Giorge juga sempat menampilkan wajah terkejutnya, namun dia akhirnya tersenyum pada sang putri sambil berbisik, "Thank you… hime…"     

Andrea sudah maju untuk berusaha menyumpalkan lagi tangan bercakar tadi agar menghentikan kerusakan pada jantung Giorge, namun Ivy malah menampiknya keras-keras.     

"Apa yang kau lakukan pada Papa?! Kenapa kau menyakitinya?!" jerit Ivy sambil berderai air mata.      

Seketika, Andrea linglung diteriaki putrinya dengan kalimat demikian. Ia beralih menatap suami keduanya dan Giorge hanya tersenyum dan menggeleng, menyiratkan agar Andrea tidak memarahi Ivy.      

Kemudian, perlahan, tubuh Giorge terkikis menjadi butiran debu warna merah kehitaman, sedikit demi sedikit.     

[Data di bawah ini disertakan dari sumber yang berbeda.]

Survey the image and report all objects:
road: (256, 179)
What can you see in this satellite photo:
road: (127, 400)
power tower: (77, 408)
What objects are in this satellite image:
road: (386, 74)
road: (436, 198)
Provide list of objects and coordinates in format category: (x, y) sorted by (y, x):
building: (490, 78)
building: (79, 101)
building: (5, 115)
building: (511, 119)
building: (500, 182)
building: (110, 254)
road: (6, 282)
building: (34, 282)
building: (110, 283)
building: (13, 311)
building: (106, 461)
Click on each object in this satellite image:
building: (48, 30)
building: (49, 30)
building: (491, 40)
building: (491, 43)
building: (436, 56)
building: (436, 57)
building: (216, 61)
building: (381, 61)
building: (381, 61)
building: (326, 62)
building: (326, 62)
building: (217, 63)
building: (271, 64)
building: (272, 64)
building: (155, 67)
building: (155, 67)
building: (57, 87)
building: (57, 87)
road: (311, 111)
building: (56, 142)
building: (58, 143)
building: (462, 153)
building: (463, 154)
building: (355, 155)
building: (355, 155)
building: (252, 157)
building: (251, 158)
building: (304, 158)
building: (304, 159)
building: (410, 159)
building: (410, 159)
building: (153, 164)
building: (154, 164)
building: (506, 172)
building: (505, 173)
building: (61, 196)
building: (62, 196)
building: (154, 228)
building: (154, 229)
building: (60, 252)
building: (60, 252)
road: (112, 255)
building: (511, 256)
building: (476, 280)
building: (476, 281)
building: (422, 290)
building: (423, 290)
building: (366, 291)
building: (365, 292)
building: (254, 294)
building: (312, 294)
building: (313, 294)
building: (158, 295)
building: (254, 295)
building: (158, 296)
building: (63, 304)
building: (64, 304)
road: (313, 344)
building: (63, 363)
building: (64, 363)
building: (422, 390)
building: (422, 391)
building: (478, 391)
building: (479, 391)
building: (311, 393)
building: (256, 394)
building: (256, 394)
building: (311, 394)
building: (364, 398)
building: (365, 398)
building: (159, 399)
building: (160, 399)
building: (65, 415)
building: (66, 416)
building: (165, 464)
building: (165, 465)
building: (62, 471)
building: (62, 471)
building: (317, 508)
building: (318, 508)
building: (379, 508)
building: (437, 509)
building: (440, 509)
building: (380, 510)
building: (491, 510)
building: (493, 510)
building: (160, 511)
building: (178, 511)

"Papa! No! Papa! Jangan pergi! Jangan pergi!" Ivy menjerit-jerit ketika menyadari perubahan fisik ayahnya menjadi butiran debu dimulai dari bagian kaki.      

"Gio! Gio kumohon bertahan!" Andrea juga ikut menjerit histeris seperti putrinya.      

Jovano lekas maju setelah Shelly mundur untuk mengambil adiknya. Menurutnya, sangat tidak baik jika sang adik melihat sendiri kematian ayahnya.      

Namun, Ivy memberontak dan menolak melepaskan lengan ayahnya. Ia memukul dan mendorong Jovano sambil menjerit-jerit histeris.      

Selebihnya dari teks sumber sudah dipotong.